Les investissements consentis durant ces dernières années par l’Etat, par le biais du Ministère du Développement durable et des Infrastructures, pour atteindre cet objectif ont aujourd’hui trouvé leur vitesse de croisière et les installations portuaires sont au «top niveau», selon Jeannot Poeker. Elles vont néanmoins subir encore quelques adaptations dans les années à venir.
Au programme: la création d’une station d’épuration sur un terrain de 1,5 hectares contigu au site occupé par le manutentionnaire Tanklux qui, lui-même, verra son dépôt passer de 62.000 m3 à 152.000 m3, notamment dans le contexte de la sécurisation de l’approvisionnement en produits pétroliers du Luxembourg, et ceci après assainissement du site qui accueillait au début du XXe siècle une usine à gaz, mais aussi l’élargissement de l’aire de braquage pour bateaux. En effet, cette dernière est adaptée à la dimension standard des grands bateaux à l’époque de la construction du port, qui était de110 mètres et qui est aujourd’hui passée à 135 mètres. Après la réfection du quai Nord il y a deux ans pour un montant de 5,5 millions d’euros, la rénovation de la partie Sud est programmée avant 2016, ainsi que la réalisation d’un nouveau quai de 300 mètres de long, où deux grands bateaux pourront être arrimés à la fois. Le projet devrait se chiffrer à 8 millions d’euros.
Par ailleurs, la Syre, qui avait son lit naturel à la place du port avant sa construction, sera renaturée.
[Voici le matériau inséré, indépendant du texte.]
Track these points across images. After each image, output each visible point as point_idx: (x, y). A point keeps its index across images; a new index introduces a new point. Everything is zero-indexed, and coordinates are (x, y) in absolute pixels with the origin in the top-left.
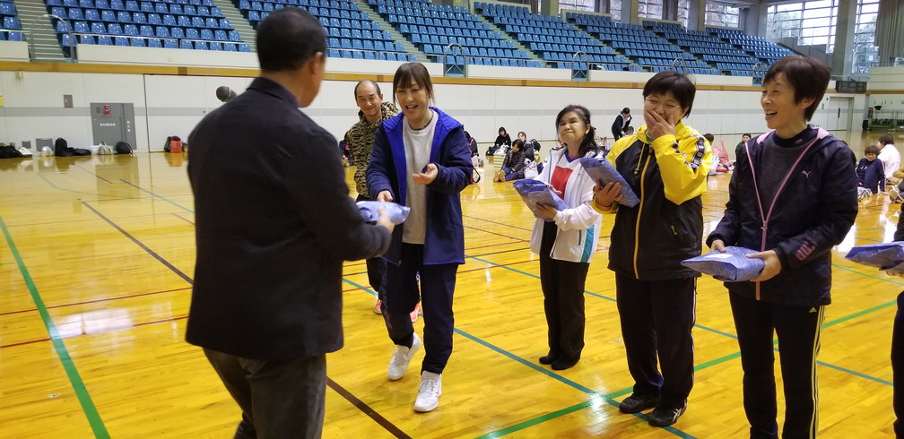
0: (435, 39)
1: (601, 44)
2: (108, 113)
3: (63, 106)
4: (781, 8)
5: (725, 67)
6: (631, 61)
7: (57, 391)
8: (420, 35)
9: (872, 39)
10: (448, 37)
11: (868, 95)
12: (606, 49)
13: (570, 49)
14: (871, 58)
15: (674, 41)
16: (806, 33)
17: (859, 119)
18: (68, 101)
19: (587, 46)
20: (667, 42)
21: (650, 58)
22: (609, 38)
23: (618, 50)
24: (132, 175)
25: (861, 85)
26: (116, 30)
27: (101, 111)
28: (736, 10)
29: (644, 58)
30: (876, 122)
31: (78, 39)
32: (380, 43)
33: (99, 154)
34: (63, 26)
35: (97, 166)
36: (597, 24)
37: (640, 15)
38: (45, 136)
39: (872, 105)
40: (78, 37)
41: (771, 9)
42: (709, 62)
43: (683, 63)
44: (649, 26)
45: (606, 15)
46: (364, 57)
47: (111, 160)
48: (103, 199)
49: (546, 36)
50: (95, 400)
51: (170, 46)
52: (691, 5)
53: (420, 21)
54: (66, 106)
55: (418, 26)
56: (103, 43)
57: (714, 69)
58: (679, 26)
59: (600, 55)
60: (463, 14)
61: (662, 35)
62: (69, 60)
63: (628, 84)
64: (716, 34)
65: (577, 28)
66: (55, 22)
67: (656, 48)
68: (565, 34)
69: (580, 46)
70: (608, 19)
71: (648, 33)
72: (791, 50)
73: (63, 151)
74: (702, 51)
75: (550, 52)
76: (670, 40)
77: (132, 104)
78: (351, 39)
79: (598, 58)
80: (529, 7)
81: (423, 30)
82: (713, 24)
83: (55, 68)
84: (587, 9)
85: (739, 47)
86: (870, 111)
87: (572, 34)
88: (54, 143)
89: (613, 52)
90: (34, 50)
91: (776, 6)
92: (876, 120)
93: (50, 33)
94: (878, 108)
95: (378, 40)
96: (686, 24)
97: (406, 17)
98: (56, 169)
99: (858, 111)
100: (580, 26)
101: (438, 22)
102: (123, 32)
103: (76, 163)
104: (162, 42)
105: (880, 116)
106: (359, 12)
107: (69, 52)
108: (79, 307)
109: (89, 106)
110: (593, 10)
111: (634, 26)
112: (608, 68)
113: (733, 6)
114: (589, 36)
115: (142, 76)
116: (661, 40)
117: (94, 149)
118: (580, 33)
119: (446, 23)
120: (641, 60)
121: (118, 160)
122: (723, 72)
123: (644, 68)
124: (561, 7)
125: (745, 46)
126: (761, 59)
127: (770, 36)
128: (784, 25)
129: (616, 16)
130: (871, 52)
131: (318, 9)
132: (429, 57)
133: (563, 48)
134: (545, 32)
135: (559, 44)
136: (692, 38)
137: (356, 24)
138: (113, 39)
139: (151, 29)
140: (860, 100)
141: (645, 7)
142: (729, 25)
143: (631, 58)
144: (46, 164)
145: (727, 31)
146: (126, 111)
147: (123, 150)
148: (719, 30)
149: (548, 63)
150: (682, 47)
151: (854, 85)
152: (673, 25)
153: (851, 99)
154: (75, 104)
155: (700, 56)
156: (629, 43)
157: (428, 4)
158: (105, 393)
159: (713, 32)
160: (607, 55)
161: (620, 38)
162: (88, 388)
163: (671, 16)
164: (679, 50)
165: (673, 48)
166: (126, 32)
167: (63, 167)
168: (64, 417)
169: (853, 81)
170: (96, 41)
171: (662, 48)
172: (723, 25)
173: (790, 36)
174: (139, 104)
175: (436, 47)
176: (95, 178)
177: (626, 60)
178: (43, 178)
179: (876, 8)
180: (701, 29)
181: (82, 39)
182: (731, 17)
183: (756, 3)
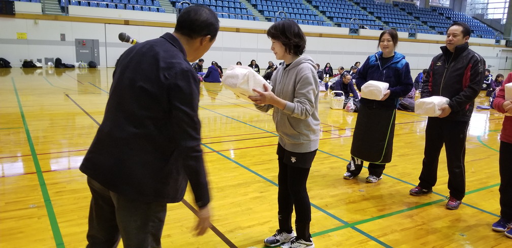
0: (270, 8)
1: (367, 14)
2: (84, 45)
3: (60, 40)
5: (440, 30)
6: (385, 25)
8: (262, 6)
10: (278, 7)
12: (370, 17)
13: (349, 16)
15: (411, 14)
16: (489, 11)
18: (63, 37)
19: (359, 15)
20: (406, 14)
21: (396, 23)
22: (372, 10)
23: (377, 18)
24: (97, 80)
27: (81, 44)
29: (392, 23)
32: (239, 10)
33: (79, 68)
35: (78, 74)
36: (369, 3)
38: (49, 57)
42: (431, 27)
43: (415, 27)
44: (396, 4)
46: (229, 17)
47: (85, 71)
49: (335, 8)
51: (120, 8)
54: (62, 40)
55: (261, 0)
56: (83, 5)
57: (434, 31)
58: (414, 5)
59: (366, 20)
61: (403, 10)
62: (64, 14)
64: (436, 10)
65: (353, 4)
67: (400, 17)
68: (347, 7)
69: (355, 14)
71: (396, 8)
72: (480, 21)
73: (59, 65)
74: (427, 20)
75: (337, 18)
76: (408, 13)
77: (98, 40)
78: (222, 7)
79: (365, 22)
81: (264, 3)
82: (434, 4)
83: (56, 18)
85: (449, 18)
87: (351, 7)
88: (55, 60)
89: (374, 19)
90: (45, 8)
95: (238, 8)
96: (418, 4)
98: (55, 75)
100: (356, 3)
103: (67, 72)
104: (116, 5)
109: (74, 40)
111: (388, 4)
112: (371, 28)
114: (360, 9)
115: (104, 24)
116: (403, 13)
117: (77, 64)
118: (355, 7)
121: (90, 71)
122: (439, 33)
125: (453, 18)
127: (468, 12)
128: (477, 6)
132: (266, 19)
133: (345, 16)
135: (342, 13)
136: (421, 12)
138: (89, 3)
142: (444, 5)
143: (385, 22)
144: (50, 72)
145: (443, 8)
146: (94, 44)
147: (92, 65)
148: (438, 8)
149: (336, 24)
150: (415, 17)
152: (410, 4)
154: (67, 39)
155: (425, 23)
156: (384, 14)
159: (434, 9)
160: (370, 21)
161: (379, 11)
164: (414, 19)
165: (410, 17)
167: (59, 74)
170: (79, 4)
171: (403, 17)
172: (441, 5)
173: (480, 13)
174: (102, 40)
175: (271, 13)
176: (76, 82)
177: (382, 24)
178: (47, 81)
180: (427, 7)
181: (71, 2)
182: (444, 1)
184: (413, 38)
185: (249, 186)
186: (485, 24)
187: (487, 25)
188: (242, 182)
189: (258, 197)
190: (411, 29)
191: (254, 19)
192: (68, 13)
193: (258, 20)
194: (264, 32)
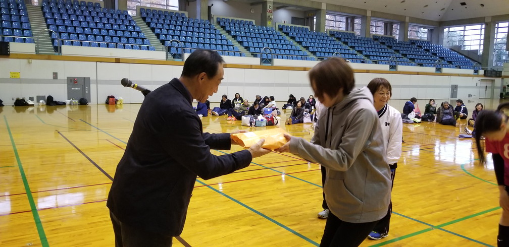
0: (256, 44)
1: (349, 48)
2: (76, 82)
3: (52, 78)
4: (452, 29)
5: (420, 62)
6: (366, 58)
7: (31, 242)
8: (248, 42)
9: (505, 47)
10: (263, 43)
11: (503, 79)
12: (351, 51)
13: (331, 50)
14: (504, 58)
15: (391, 47)
16: (466, 43)
17: (498, 92)
18: (55, 75)
19: (341, 49)
20: (386, 47)
21: (377, 56)
22: (353, 45)
23: (358, 51)
24: (87, 117)
25: (498, 73)
26: (83, 38)
27: (72, 81)
28: (426, 30)
29: (373, 56)
30: (508, 94)
31: (63, 43)
32: (226, 47)
33: (70, 105)
34: (55, 35)
35: (69, 111)
36: (347, 37)
37: (371, 33)
38: (41, 95)
39: (505, 84)
40: (63, 42)
41: (446, 30)
42: (410, 59)
43: (395, 59)
44: (376, 38)
45: (352, 32)
47: (76, 108)
48: (71, 129)
49: (318, 43)
51: (111, 47)
52: (400, 27)
53: (248, 35)
54: (54, 79)
55: (247, 37)
56: (76, 45)
57: (413, 63)
58: (393, 38)
59: (348, 54)
60: (272, 31)
61: (383, 43)
62: (57, 53)
63: (364, 70)
64: (415, 43)
65: (335, 39)
66: (51, 33)
67: (380, 50)
68: (329, 42)
69: (337, 49)
70: (353, 34)
71: (376, 42)
72: (458, 52)
73: (51, 103)
74: (406, 52)
75: (320, 52)
76: (388, 46)
77: (89, 78)
78: (210, 44)
79: (347, 56)
80: (309, 27)
81: (250, 39)
82: (413, 38)
83: (49, 58)
84: (341, 29)
85: (428, 51)
86: (504, 88)
87: (332, 42)
88: (46, 98)
89: (356, 52)
90: (38, 48)
91: (449, 28)
93: (48, 39)
95: (225, 45)
96: (397, 37)
97: (241, 32)
98: (47, 112)
99: (498, 88)
100: (337, 38)
101: (258, 35)
102: (87, 39)
103: (58, 109)
104: (108, 45)
106: (215, 30)
107: (57, 49)
109: (66, 78)
110: (344, 29)
111: (368, 38)
112: (353, 62)
113: (424, 28)
114: (342, 44)
115: (95, 63)
116: (383, 46)
117: (68, 102)
118: (337, 42)
119: (262, 36)
120: (372, 57)
121: (80, 108)
122: (418, 64)
123: (373, 62)
124: (326, 28)
125: (431, 50)
126: (440, 58)
127: (446, 44)
128: (454, 38)
129: (357, 33)
130: (504, 54)
131: (193, 28)
132: (252, 54)
133: (327, 50)
134: (317, 41)
135: (325, 48)
136: (400, 45)
137: (213, 36)
138: (81, 43)
139: (102, 37)
140: (498, 81)
141: (374, 28)
142: (422, 38)
143: (366, 56)
144: (41, 110)
145: (421, 41)
146: (86, 82)
147: (83, 102)
148: (416, 41)
149: (319, 58)
150: (395, 50)
151: (494, 73)
152: (390, 38)
153: (493, 81)
154: (59, 77)
155: (405, 55)
156: (365, 47)
157: (253, 26)
159: (413, 42)
160: (352, 54)
161: (360, 45)
162: (48, 240)
163: (389, 33)
164: (394, 52)
165: (390, 50)
166: (89, 39)
167: (50, 111)
169: (494, 70)
170: (72, 43)
171: (383, 51)
172: (419, 38)
173: (457, 45)
174: (93, 78)
175: (256, 49)
176: (67, 119)
177: (363, 57)
178: (39, 118)
179: (506, 30)
180: (406, 40)
181: (64, 43)
182: (423, 34)
183: (437, 26)
184: (394, 70)
185: (240, 220)
186: (462, 55)
187: (465, 56)
188: (233, 215)
189: (250, 231)
190: (392, 62)
191: (241, 55)
192: (61, 52)
193: (244, 56)
194: (251, 67)
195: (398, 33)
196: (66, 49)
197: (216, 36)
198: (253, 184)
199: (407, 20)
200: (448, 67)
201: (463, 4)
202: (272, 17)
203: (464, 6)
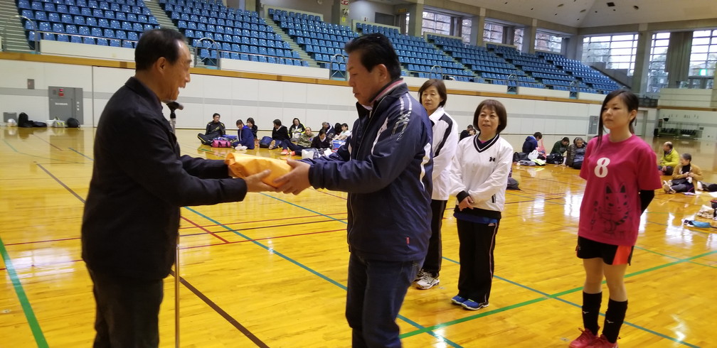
0: (324, 50)
1: (453, 60)
2: (62, 95)
3: (26, 87)
4: (594, 39)
5: (549, 83)
6: (476, 75)
7: (8, 308)
8: (313, 46)
9: (663, 67)
10: (334, 49)
11: (658, 110)
12: (457, 64)
13: (429, 63)
14: (662, 81)
15: (510, 61)
16: (613, 59)
17: (651, 127)
18: (31, 84)
19: (442, 61)
20: (504, 61)
21: (491, 73)
22: (459, 56)
23: (466, 65)
24: (79, 145)
25: (653, 101)
26: (72, 30)
27: (57, 93)
28: (560, 39)
29: (486, 72)
30: (664, 130)
31: (42, 36)
32: (281, 51)
33: (53, 127)
34: (30, 25)
35: (51, 136)
36: (451, 45)
37: (485, 40)
38: (11, 111)
39: (662, 117)
40: (42, 34)
41: (586, 40)
42: (537, 78)
43: (516, 78)
44: (491, 48)
45: (459, 38)
46: (267, 61)
47: (62, 132)
48: (54, 162)
49: (411, 52)
50: (37, 316)
51: (114, 45)
52: (525, 33)
53: (313, 35)
54: (29, 88)
55: (311, 39)
56: (61, 40)
57: (540, 84)
58: (514, 49)
59: (452, 68)
60: (347, 32)
61: (501, 55)
62: (34, 51)
63: (473, 92)
64: (543, 57)
65: (435, 47)
66: (24, 21)
67: (496, 65)
68: (426, 51)
69: (437, 61)
70: (460, 41)
71: (491, 53)
72: (601, 72)
73: (24, 123)
74: (531, 69)
75: (413, 64)
76: (507, 60)
77: (82, 89)
78: (258, 47)
79: (450, 71)
80: (399, 29)
81: (315, 42)
82: (541, 49)
83: (22, 57)
84: (443, 33)
85: (560, 68)
86: (660, 122)
87: (431, 51)
88: (18, 116)
89: (463, 67)
90: (5, 43)
91: (590, 37)
92: (664, 129)
93: (20, 29)
94: (666, 120)
95: (279, 48)
96: (520, 48)
97: (303, 31)
98: (19, 137)
99: (650, 122)
100: (438, 46)
101: (327, 37)
102: (78, 32)
103: (35, 133)
104: (109, 41)
105: (667, 126)
106: (266, 26)
107: (34, 45)
108: (31, 246)
109: (47, 89)
110: (448, 34)
111: (479, 48)
112: (458, 79)
113: (558, 36)
114: (444, 54)
115: (91, 67)
116: (500, 59)
117: (50, 123)
118: (437, 51)
119: (334, 38)
120: (484, 75)
121: (69, 132)
122: (547, 86)
123: (486, 80)
124: (423, 30)
125: (565, 67)
126: (577, 78)
127: (585, 60)
128: (596, 52)
129: (466, 39)
130: (662, 77)
131: (234, 21)
132: (318, 64)
133: (424, 62)
134: (410, 48)
135: (420, 59)
136: (524, 59)
137: (263, 35)
138: (70, 37)
139: (100, 30)
140: (652, 113)
141: (489, 34)
142: (554, 51)
143: (476, 72)
144: (11, 133)
145: (552, 55)
146: (76, 94)
147: (73, 124)
148: (545, 54)
149: (412, 73)
150: (516, 66)
151: (648, 101)
152: (510, 48)
153: (645, 112)
154: (37, 86)
155: (530, 73)
156: (475, 60)
157: (320, 22)
158: (46, 311)
159: (541, 55)
160: (458, 69)
161: (469, 56)
162: (32, 307)
163: (509, 41)
164: (514, 68)
165: (509, 66)
166: (80, 33)
167: (24, 136)
168: (13, 328)
169: (647, 98)
170: (56, 38)
171: (500, 65)
172: (549, 50)
173: (601, 61)
174: (87, 89)
175: (324, 56)
176: (49, 147)
177: (472, 74)
178: (8, 144)
179: (667, 43)
180: (531, 53)
181: (45, 36)
182: (555, 44)
183: (575, 34)
184: (514, 93)
185: (296, 284)
186: (606, 75)
187: (611, 77)
188: (287, 278)
189: (309, 297)
190: (511, 81)
191: (302, 64)
192: (39, 49)
193: (307, 65)
194: (316, 81)
195: (521, 40)
196: (47, 46)
197: (267, 35)
198: (316, 240)
199: (535, 24)
200: (586, 91)
201: (611, 4)
202: (348, 11)
203: (612, 8)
Une passe à poissons sera créée dans ce contexte, ainsi qu’une petite centrale électrique.
Tous ces investissements, visant pour la plupart à rendre le port plus compétitif et plus performant, sont décisifs pour le pays lui-même qui mise sur la logistique dans le cadre de sa politique de diversification économique. «La logistique est un outil très important pour l’industrie et pour l’économie nationales et, dans le futur, le port de Mertert jouera un rôle primordial dans la logistique», conclut Jeannot Poeker.
Avec son positionnement géographique central en Europe et les moyens déployés pour mettre en place des infrastructures modernes, dont le port de Mertert est un élément central, et un environnement favorable au développement du secteur, le Luxembourg dispose d’atouts majeurs pour atteindre ses objectifs d’instaurer des synergies entre les différents modes de transports existants et de capter de nouveaux flux logistiques.